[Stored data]
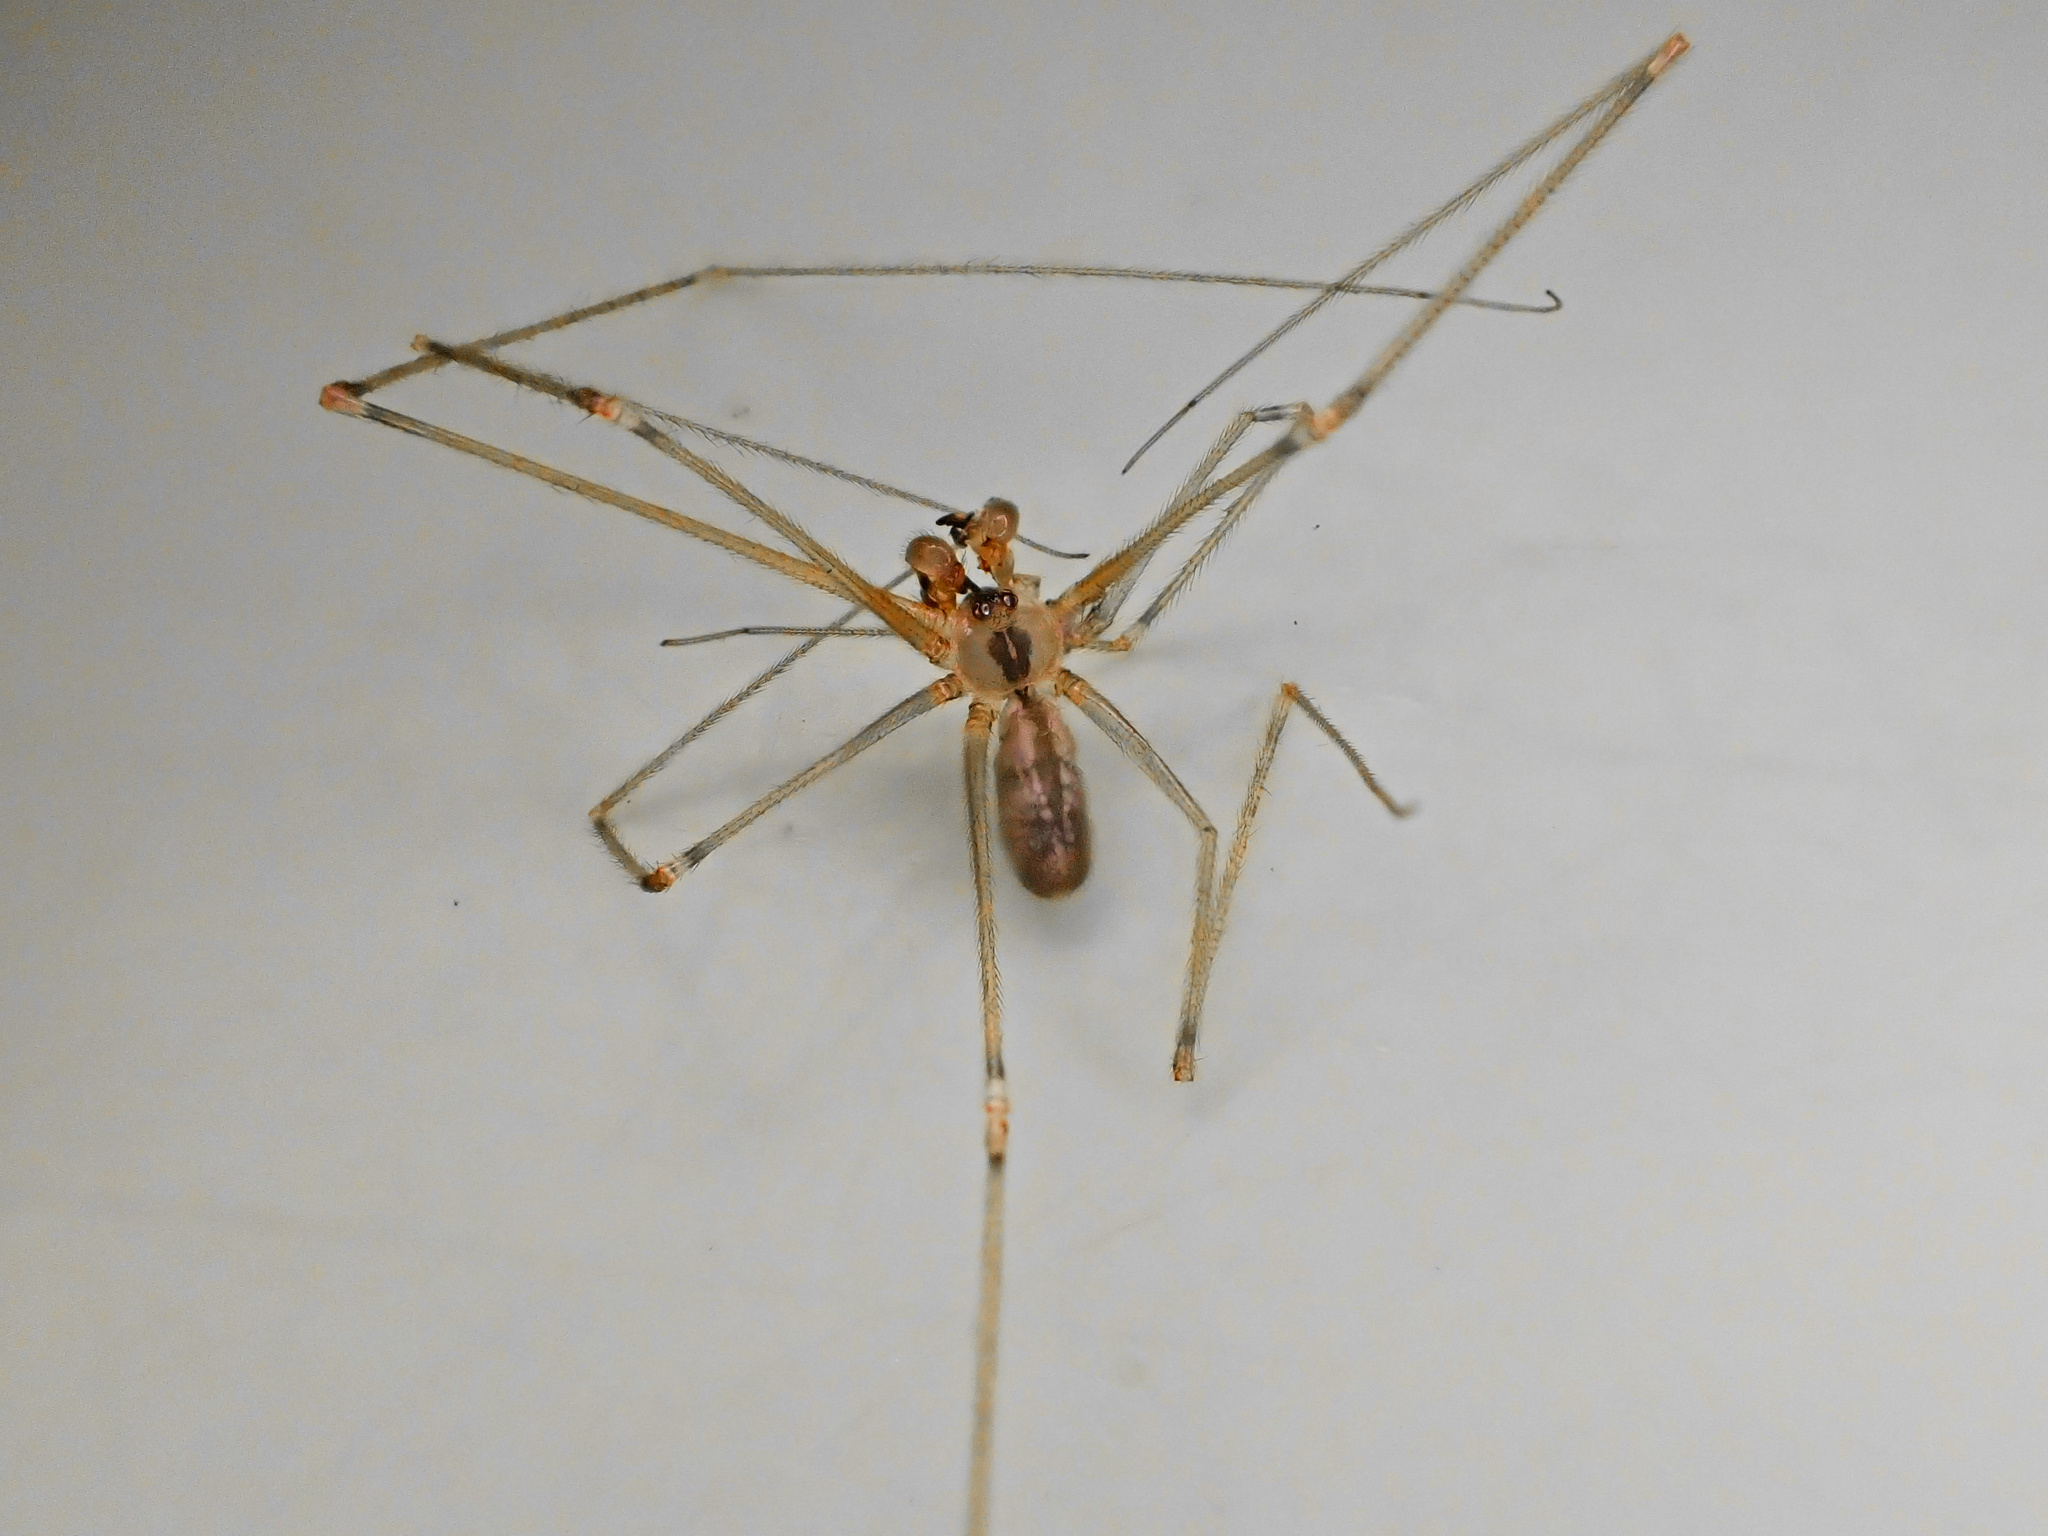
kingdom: Animalia
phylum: Arthropoda
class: Arachnida
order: Araneae
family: Pholcidae
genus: Pholcus
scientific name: Pholcus manueli
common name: Cellar spider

▸ **YOUR TASK**
Rewrite the lines of the data with "common name" changed to "vernacular name" and everything else kept the same. Omit the pictures from your answer.

▸ **SOLVED EXERCISE**
kingdom: Animalia
phylum: Arthropoda
class: Arachnida
order: Araneae
family: Pholcidae
genus: Pholcus
scientific name: Pholcus manueli
vernacular name: Cellar spider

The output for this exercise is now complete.